## Tuesday, March 20, 2001

### Talk about astronomical chances …

It seems that Taco
Bell is going to give everyone in the US a free taco if the Mir hits a
40'x40' (40 feet by 40 feet, or 12 meters by 12 meters for the
Imperially challenged) target in the South Pacific. I even heard a rumor
that they took out insurance *just in case* they have to pay out.

So what are the odds of Mir (or any piece thereof) hitting a 40'x40'
area? Well, the area of a sphere is 4πr²—to make things
easier let's just say it's 12r² and use 4,000 miles (6,437 km) as r.
That's 12*(4*10^{3} * 4*10^{3}) which is
19.2*10^{7}, normalize it to 1.9*10^{8} and oh, let's say
2*10^{8} or 20 million square miles (you gotta love
exponents—makes the math easier to work with). The target is 1,600
square feet (1.6*10^{3}) and there are 5,280 feet per mile, so that
makes some 28 million square feet per mile (2.8*10^{7}). So
multiply 2*10^{8} by 2.8*10^{7} and you end up with a
surface area of 5.6*10^{15} square feet for the Earth. Divide that
by the target area and you get 3.5*10^{12} which means if my math is
sound, one chance in 3.5 trillion.

Well, actually, not quite. That's the entire Earth and since most objects orbit around the equator, the likelyhood of the Mir crashing in any arbitrary location, say, the South Pole, is not likely.
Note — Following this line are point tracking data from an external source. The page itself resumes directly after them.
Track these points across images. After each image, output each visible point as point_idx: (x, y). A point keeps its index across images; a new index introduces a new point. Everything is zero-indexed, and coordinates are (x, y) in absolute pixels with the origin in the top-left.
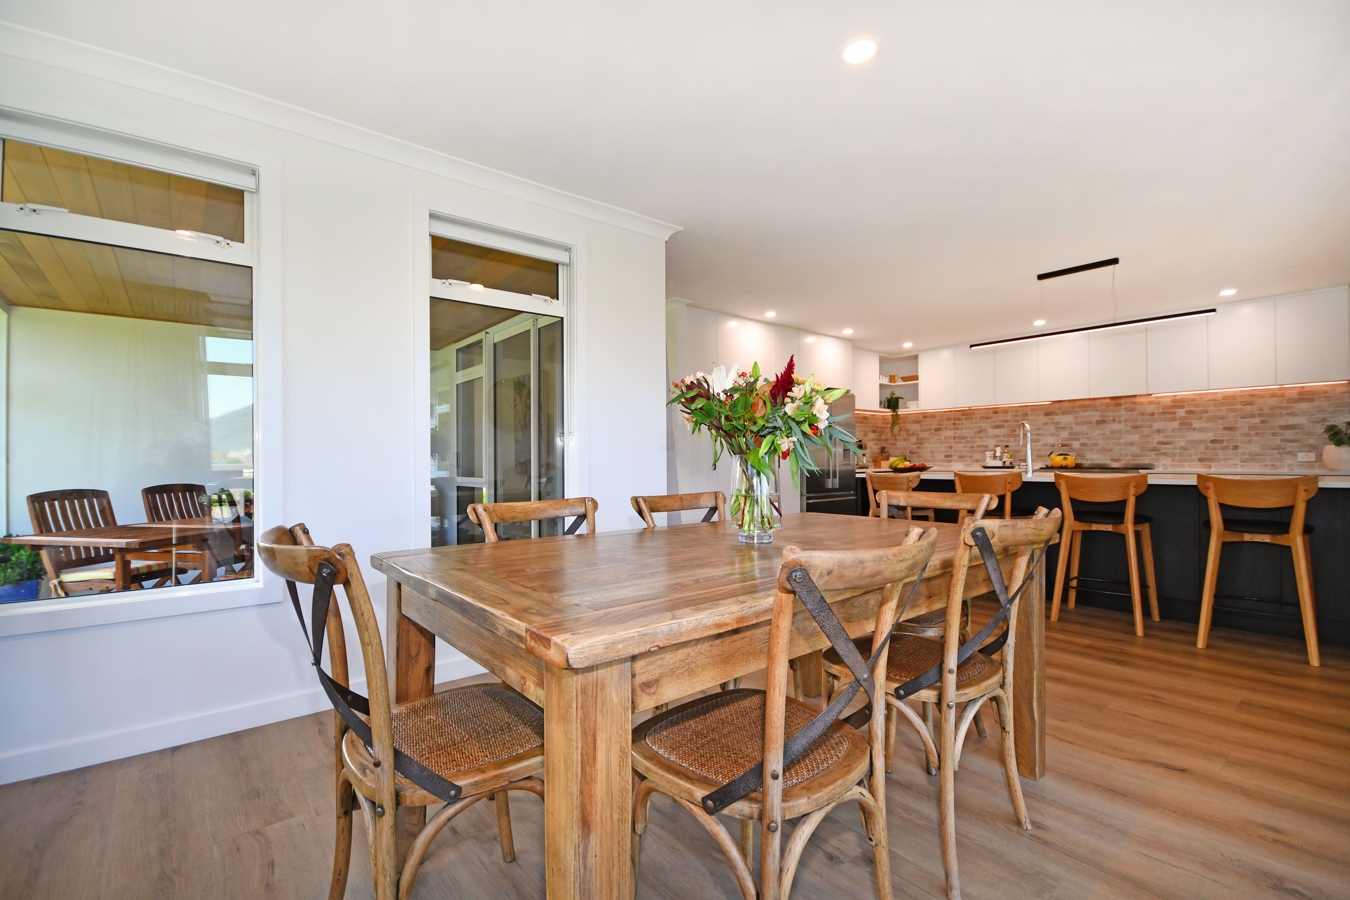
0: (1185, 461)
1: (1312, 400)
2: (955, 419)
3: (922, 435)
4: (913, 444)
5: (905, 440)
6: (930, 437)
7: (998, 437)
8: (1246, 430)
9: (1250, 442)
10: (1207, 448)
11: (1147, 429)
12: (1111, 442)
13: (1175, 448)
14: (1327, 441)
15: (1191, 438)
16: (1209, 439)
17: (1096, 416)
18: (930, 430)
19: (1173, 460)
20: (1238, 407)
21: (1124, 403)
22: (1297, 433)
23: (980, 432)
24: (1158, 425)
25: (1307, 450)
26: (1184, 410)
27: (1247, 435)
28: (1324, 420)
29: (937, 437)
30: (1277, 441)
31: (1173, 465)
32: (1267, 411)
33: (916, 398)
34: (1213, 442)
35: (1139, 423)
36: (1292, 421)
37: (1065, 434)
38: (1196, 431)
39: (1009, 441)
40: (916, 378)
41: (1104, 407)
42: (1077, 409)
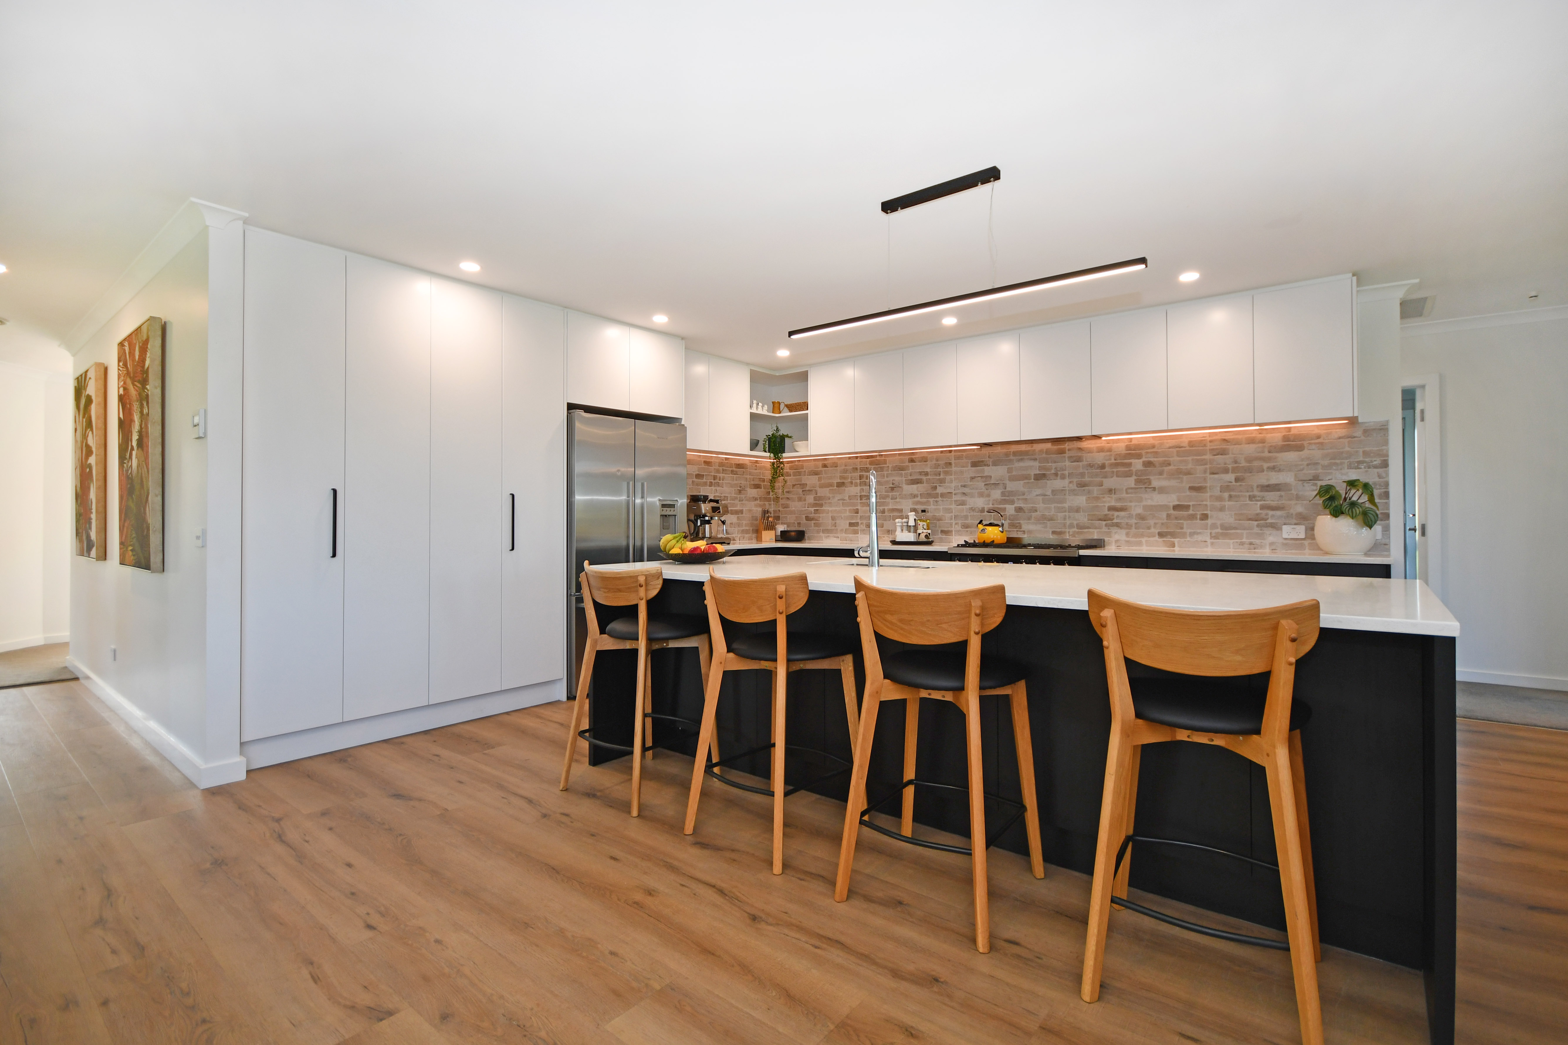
0: (1142, 535)
1: (1300, 448)
2: (862, 470)
3: (822, 492)
4: (810, 505)
5: (800, 499)
6: (831, 496)
7: (915, 496)
8: (1217, 492)
9: (1222, 509)
10: (1168, 516)
11: (1095, 488)
12: (1053, 506)
13: (1130, 517)
14: (1321, 508)
15: (1149, 503)
16: (1171, 504)
17: (1033, 467)
18: (831, 485)
19: (1127, 535)
20: (1208, 457)
21: (1069, 450)
22: (1281, 496)
23: (892, 489)
24: (1109, 483)
25: (1295, 521)
26: (1141, 461)
27: (1220, 499)
28: (1316, 478)
29: (838, 497)
30: (1255, 508)
31: (1127, 542)
32: (1243, 464)
33: (805, 437)
34: (1176, 507)
35: (1087, 479)
36: (1275, 478)
37: (996, 494)
38: (1156, 492)
39: (928, 503)
40: (805, 406)
41: (1044, 455)
42: (1012, 457)
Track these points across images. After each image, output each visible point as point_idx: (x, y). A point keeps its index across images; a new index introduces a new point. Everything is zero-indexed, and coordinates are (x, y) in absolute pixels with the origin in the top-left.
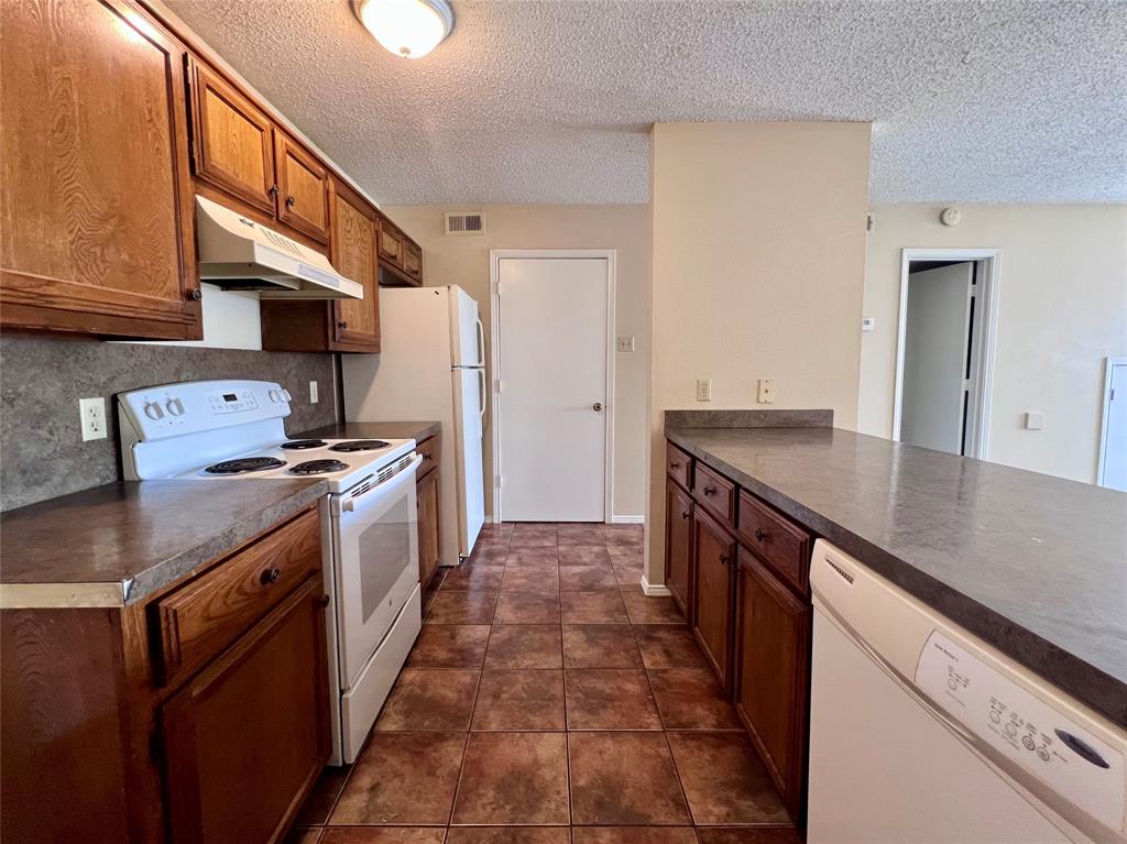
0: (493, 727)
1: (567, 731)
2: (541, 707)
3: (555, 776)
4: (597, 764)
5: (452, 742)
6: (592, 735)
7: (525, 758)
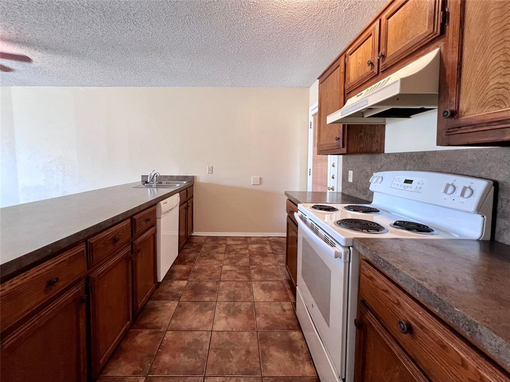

So let's restrict ourselves to an area between 30° North to 30° South. To make it easy (again) we can treat this as a cylinder, so the surface area is 2πrh, and plugging the numbers in and rounding 2π to 6, we end up with an area that is approximately 10 million square miles, which increases the oods to one in 1.75 trillion.

I don't think Taco Bell has much to worry about.